■ Job 1 ■
In the thread on whether the radical of an irreducible ideal is irreducible, why does the counterexample start from formal power series $k[[x,y]]$ rather than polynomials $k[x,y]$? Please answer in one to three sentences.

■ Provided passage ■
Content starts

Is the radical of an irreducible ideal irreducible?

Fix a commutative ring $R$. Recall that an ideal $I$ of $R$ is irreducible if $I = J_1 \cap J_2$ for ideals $J_1$ and $J_2$ only when either $I = J_1$ or $I = J_2$.

Question : Assume that $I$ is an irreducible ideal. Must the radical of $I$ be an irreducible ideal?

EDIT : The answer below in the Noetherian case convinced me that this is harder than I thought. I thus posted it to MathOverflow here

Solution 1:

The answer is yes in a noetherian ring $A$. Let $I$ be a proper irreducible ideal of $A$. From AM-7.12, $I$ is a primary ideal. Hence $\sqrt{I}$ is prime (AM-4.1). Now, conclude because a prime ideal is irreducible (AM-1.11-ii).

One can reach the same conclusion if $I$ is supposed to be decomposable (i.e. $I$ is the intersection of a finite number of primary ideals). In a noetherian ring, every ideal is decomposable (AM-7.13). I don't know what happens if $I$ is not decomposable.

Solution 2:

Pham Hung Quy answered the question on MathOverflow.

(This is a community wiki post.)

(I understand nothing to Pham Hung Quy's answer, and think it would be great if more elementary explanations were given on MSE.)

[The part above was written by Pierre-Yves Gaillard.]

[Beginning of the part written by florian.]

Here is how Pham Hung Quy's counter-example with a non-noetherian ring works:

We start with the noetherian local ring $R = k[[x,y]]/(xy)\ $ (formal power series in $x$ and $y$ modulo the ideal $(xy)$).

Note that $M := (x,y)$ is the unique maximal ideal in $R$. We will need this, and it is the reason we work with $k[[x,y]]$ instead of $k[x,y]$.

Note also that the zero ideal in $R$ is the same as $(xy)$ (since we factored $(xy)$ out), and since $(xy)=(x)\cap(y)$, we see that the zero ideal in $R$ is reducible. Moreover, $R$ doesn't have any nilpotent elements.

Now we construct an $R$-module $I$ with the following to properties:

1. $I$ has a unique minimal submodule of dimension $1$, i.e. there is a non-zero submodule in $I$ which is contained in every other non-zero submodule. Clearly, this shows that the zero submodule of $I$ cannot be written as an intersection of non-zero submodules of $I$, since this intersection again will contain the minimal submodule.

Content ends

■ Job 2 ■
List every line of the records that contains the string "What". Case counts.

■ Provided records ■

Content starts

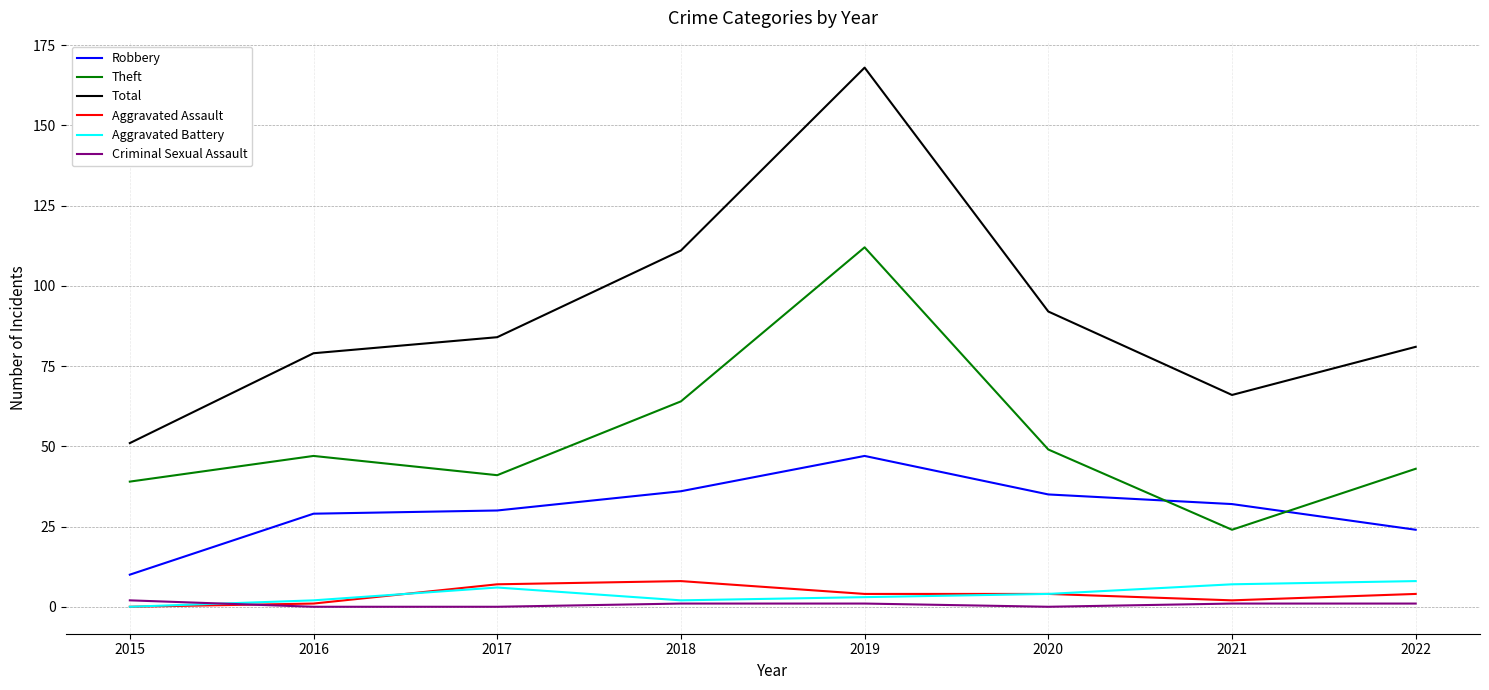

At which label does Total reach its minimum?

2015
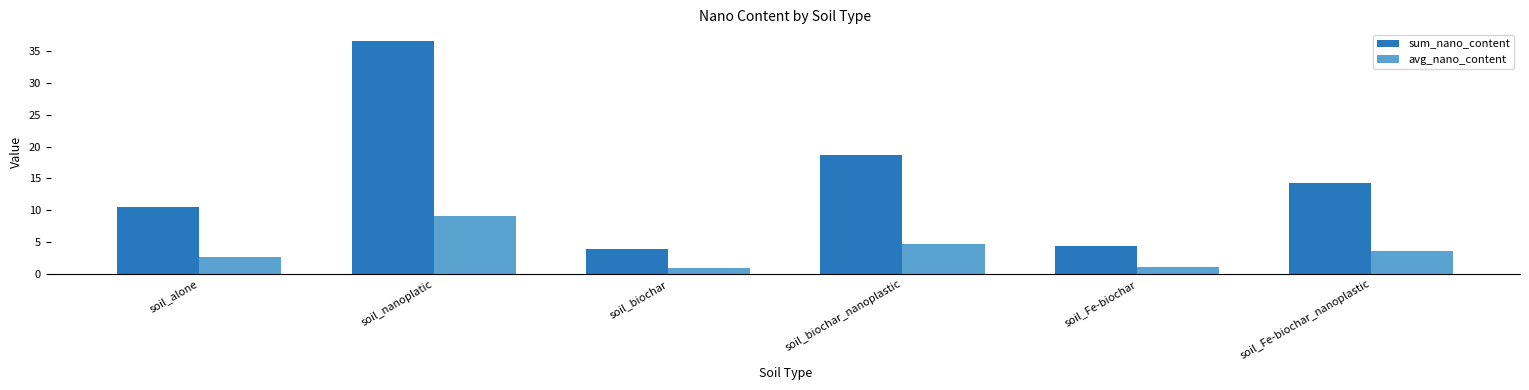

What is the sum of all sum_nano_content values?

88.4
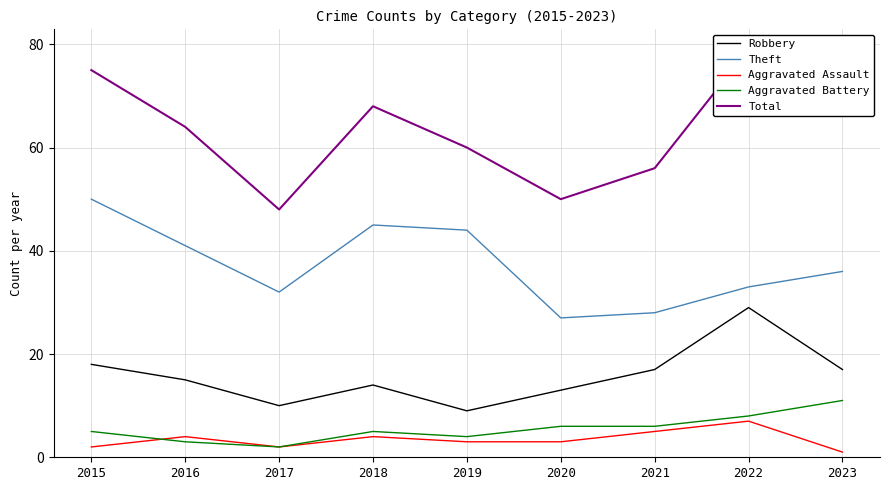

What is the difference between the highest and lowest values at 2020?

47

Content ends
Content starts

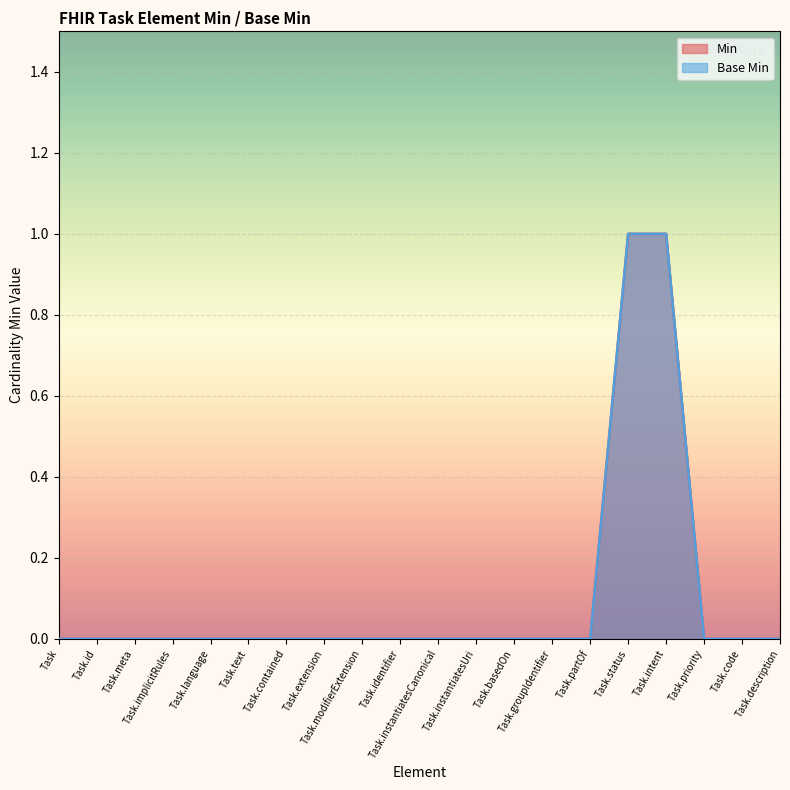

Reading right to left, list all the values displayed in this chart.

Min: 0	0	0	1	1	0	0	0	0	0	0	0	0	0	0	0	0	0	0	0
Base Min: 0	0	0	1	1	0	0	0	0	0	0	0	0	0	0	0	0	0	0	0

Content ends

■ Expected answer 1 ■
In $R = k[[x,y]]/(xy)$, the ideal $M = (x,y)$ is the unique maximal ideal, and the construction needs that property. This is the stated reason for working with $k[[x,y]]$ instead of $k[x,y]$.

■ Expected answer 2 ■
What is the sum of all sum_nano_content values?
What is the difference between the highest and lowest values at 2020?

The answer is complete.